[Exercise goal]:
Output every line of the listing below as a Markdown table with the columns Row and Listing Line, numbering each line in order and skipping blank lines. Leave the picture out.

[Raw records]:

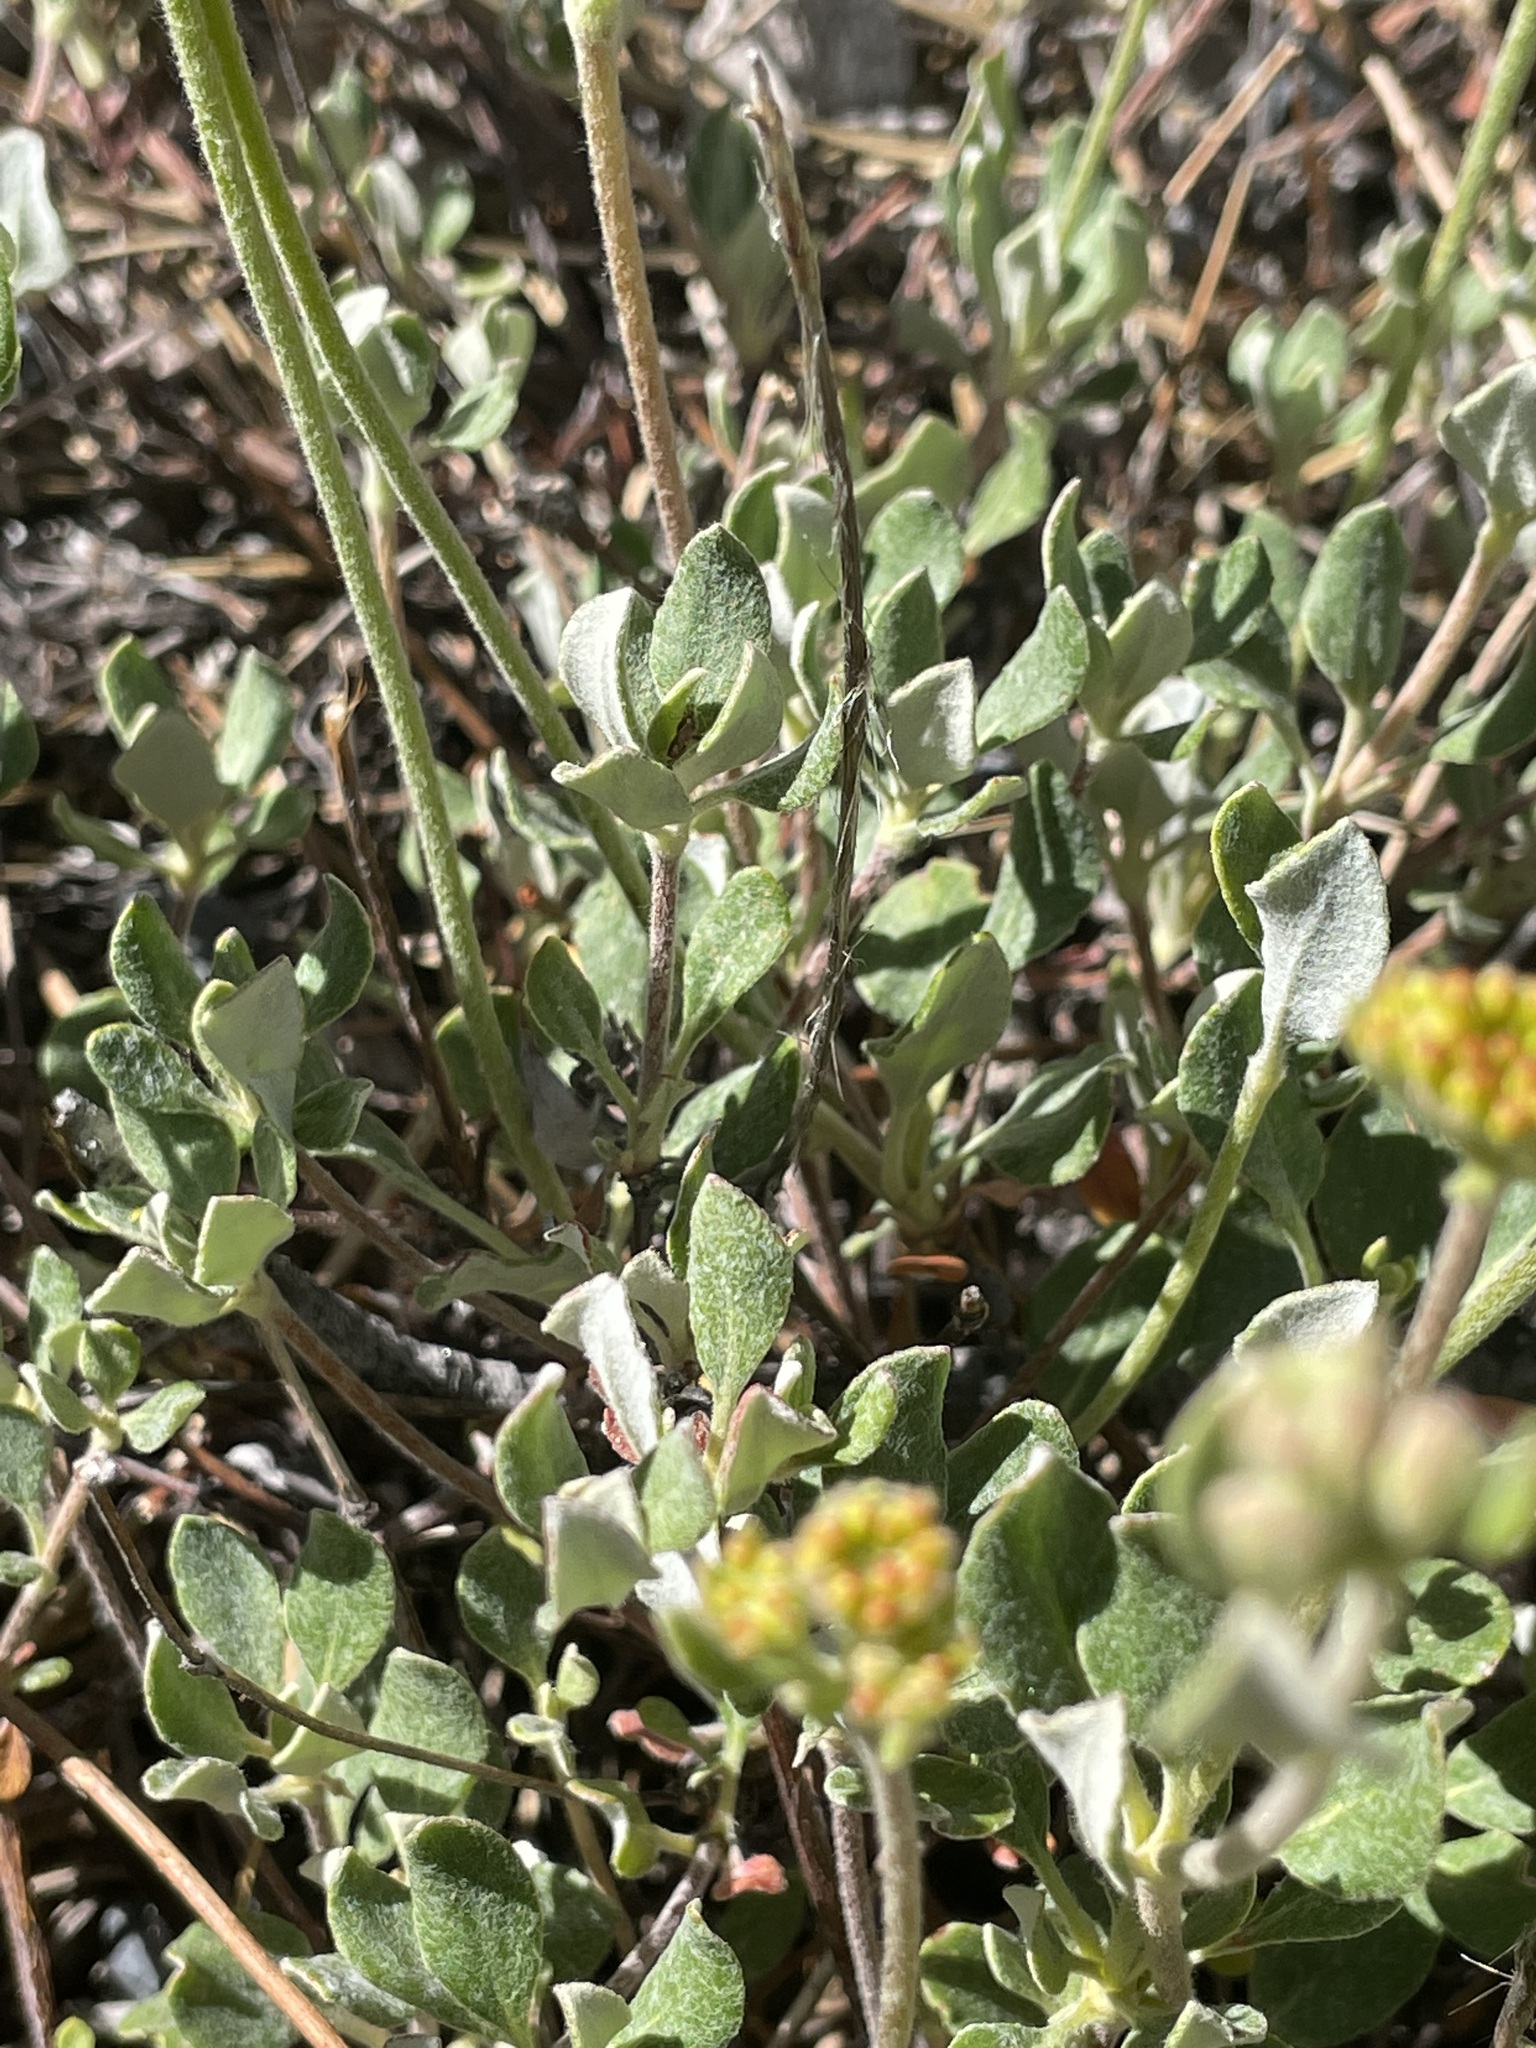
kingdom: Plantae
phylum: Tracheophyta
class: Magnoliopsida
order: Caryophyllales
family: Polygonaceae
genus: Eriogonum
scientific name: Eriogonum umbellatum
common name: Sulfur-buckwheat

[Response to this exercise]:
| Row | Listing Line |
|---|---|
| 1 | kingdom: Plantae |
| 2 | phylum: Tracheophyta |
| 3 | class: Magnoliopsida |
| 4 | order: Caryophyllales |
| 5 | family: Polygonaceae |
| 6 | genus: Eriogonum |
| 7 | scientific name: Eriogonum umbellatum |
| 8 | common name: Sulfur-buckwheat |